All-Sky Automated Survey for SuperNovae (ASAS-SN)

July 27, 2021

All-Sky Automated Survey for SuperNovae (ASAS-SN)

Payne-Gaposchkin telescope at the Las Cumbres Observatory site in South Africa

The All-Sky Automated Survey for Supernovae (ASAS-SN), an Ohio State-led automated telescope network that observes the entire sky every night, recently received a combined $3 million in funding, ensuring its all-encompassing surveys through August 2026.

Five-year, $1.5 million grants awarded by both the Gordon and Betty Moore Foundation and the Alfred P. Sloan Foundation will help guarantee ASAS-SN’s images and data continue to support and inform research spanning all branches of astronomy.

“It remains the only project in optical light that actually observes the whole sky frequently,” said ASAS-SN co-principal investigator Krzysztof Stanek, professor and University Distinguished Scholar in the Department of Astronomy. “It’s awesome that foundations like Moore and Sloan want to support this research. We are very grateful.”

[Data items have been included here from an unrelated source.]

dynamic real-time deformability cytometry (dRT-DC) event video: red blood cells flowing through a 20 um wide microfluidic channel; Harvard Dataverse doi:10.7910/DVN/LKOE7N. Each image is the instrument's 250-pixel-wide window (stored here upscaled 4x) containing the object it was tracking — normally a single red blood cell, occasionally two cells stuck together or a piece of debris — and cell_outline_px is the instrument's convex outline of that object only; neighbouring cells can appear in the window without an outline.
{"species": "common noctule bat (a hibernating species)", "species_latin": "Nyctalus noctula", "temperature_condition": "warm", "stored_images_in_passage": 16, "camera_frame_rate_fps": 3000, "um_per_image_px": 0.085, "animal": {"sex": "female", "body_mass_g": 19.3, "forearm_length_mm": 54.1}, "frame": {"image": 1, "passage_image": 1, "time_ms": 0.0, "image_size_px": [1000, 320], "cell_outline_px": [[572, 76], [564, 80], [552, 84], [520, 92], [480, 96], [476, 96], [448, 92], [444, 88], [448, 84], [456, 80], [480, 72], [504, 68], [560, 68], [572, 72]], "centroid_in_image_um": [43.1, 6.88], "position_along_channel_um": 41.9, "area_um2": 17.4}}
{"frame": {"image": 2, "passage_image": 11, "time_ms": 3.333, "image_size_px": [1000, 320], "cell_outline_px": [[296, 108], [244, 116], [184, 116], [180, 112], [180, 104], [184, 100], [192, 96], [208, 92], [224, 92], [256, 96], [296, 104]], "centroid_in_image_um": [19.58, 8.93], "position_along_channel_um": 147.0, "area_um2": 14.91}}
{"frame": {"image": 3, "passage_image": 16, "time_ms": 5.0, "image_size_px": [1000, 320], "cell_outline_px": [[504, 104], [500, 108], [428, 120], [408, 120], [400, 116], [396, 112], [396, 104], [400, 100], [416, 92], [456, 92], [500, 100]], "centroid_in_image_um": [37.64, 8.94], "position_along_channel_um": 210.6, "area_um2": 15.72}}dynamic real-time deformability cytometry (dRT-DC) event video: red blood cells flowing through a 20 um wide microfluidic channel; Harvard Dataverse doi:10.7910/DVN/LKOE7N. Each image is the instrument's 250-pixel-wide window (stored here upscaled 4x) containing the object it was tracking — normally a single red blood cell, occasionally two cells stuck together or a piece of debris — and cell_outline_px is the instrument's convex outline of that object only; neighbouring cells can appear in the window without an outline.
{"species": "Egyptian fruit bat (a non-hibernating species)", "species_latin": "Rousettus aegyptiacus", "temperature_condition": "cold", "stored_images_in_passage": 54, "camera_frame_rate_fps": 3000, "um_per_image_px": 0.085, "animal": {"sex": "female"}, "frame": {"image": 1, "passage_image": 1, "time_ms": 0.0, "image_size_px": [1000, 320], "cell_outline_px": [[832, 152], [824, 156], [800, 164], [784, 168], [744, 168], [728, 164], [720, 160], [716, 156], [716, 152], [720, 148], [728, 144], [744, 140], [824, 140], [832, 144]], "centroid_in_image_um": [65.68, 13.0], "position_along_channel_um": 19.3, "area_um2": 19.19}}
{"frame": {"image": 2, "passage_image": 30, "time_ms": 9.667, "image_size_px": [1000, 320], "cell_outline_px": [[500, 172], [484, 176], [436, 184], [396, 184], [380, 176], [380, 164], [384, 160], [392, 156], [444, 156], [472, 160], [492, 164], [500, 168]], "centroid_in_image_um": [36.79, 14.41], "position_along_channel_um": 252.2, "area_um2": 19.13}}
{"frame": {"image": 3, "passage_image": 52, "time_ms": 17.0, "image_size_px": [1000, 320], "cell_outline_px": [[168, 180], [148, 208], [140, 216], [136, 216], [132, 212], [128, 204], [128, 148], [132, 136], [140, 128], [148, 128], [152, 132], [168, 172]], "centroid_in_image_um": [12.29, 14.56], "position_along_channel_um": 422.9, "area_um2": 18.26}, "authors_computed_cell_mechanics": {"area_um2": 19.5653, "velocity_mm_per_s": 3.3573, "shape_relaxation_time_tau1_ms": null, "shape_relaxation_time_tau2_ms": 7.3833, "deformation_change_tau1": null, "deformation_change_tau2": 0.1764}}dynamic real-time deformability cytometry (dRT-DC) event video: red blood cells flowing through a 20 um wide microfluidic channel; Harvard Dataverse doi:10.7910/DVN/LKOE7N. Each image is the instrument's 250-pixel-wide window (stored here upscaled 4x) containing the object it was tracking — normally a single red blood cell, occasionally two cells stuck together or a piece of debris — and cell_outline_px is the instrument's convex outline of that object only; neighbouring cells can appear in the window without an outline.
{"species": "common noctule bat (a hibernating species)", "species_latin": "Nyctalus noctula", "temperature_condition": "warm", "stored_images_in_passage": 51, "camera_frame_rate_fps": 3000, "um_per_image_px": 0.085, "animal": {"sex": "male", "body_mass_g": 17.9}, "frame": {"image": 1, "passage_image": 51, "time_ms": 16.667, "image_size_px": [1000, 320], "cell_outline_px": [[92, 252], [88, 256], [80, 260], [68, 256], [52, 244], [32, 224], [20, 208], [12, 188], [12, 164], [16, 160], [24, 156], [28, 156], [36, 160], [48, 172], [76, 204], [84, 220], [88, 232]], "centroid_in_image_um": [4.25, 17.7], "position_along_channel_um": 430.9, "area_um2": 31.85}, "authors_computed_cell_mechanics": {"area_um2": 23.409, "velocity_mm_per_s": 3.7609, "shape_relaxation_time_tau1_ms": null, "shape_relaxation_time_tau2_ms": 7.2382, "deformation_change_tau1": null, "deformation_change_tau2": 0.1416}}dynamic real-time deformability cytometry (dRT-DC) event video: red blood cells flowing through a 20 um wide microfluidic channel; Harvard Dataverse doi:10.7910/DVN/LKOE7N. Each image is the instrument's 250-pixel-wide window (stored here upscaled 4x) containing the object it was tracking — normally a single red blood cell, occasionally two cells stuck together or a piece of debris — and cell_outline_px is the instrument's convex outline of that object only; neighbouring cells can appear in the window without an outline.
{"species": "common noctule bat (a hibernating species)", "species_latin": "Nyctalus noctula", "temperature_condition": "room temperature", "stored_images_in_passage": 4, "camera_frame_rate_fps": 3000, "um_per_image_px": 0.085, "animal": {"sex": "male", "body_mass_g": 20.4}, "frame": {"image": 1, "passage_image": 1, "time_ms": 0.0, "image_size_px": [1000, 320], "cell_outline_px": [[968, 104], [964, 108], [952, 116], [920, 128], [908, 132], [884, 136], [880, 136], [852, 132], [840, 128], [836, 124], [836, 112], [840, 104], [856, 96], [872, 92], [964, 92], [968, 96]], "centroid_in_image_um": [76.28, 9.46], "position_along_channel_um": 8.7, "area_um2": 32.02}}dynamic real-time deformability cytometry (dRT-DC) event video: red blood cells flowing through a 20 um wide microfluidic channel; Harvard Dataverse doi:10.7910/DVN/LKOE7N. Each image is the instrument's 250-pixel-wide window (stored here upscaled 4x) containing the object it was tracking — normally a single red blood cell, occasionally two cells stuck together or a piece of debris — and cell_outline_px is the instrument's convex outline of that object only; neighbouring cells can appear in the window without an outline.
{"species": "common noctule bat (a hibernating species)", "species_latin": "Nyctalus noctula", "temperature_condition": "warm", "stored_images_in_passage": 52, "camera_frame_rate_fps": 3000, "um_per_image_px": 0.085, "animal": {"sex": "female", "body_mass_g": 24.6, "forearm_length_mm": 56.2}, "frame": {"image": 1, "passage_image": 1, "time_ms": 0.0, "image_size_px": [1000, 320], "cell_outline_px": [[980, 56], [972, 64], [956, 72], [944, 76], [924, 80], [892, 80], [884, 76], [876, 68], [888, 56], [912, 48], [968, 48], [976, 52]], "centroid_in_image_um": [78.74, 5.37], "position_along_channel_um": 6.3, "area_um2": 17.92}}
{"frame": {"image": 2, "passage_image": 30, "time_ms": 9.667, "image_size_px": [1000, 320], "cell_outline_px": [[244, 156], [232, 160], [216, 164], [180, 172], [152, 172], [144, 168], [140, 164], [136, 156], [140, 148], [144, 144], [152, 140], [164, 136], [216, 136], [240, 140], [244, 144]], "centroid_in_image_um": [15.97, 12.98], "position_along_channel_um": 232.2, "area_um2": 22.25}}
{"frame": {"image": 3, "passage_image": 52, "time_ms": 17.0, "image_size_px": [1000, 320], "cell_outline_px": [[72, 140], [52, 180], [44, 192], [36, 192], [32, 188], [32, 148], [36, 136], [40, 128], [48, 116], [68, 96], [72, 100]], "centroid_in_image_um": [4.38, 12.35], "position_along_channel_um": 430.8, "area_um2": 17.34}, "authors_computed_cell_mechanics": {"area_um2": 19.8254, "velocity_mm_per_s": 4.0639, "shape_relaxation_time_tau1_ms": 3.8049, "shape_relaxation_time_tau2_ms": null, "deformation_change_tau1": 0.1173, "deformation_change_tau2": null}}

ASAS-SN consists of 20 automated telescopes distributed around the world that combine to compile thousands of images per night to find things up to 50,000 times fainter than the human eye can see. The images are catalogued and compared to previous images of the same patches of sky to look for objects that have changed in brightness — in particular, explosive, transient events. These include exploding stars (supernovae), tidal disruption events where a star is ripped apart by a supermassive black hole and events associated with other probes of the variable sky like neutrinos.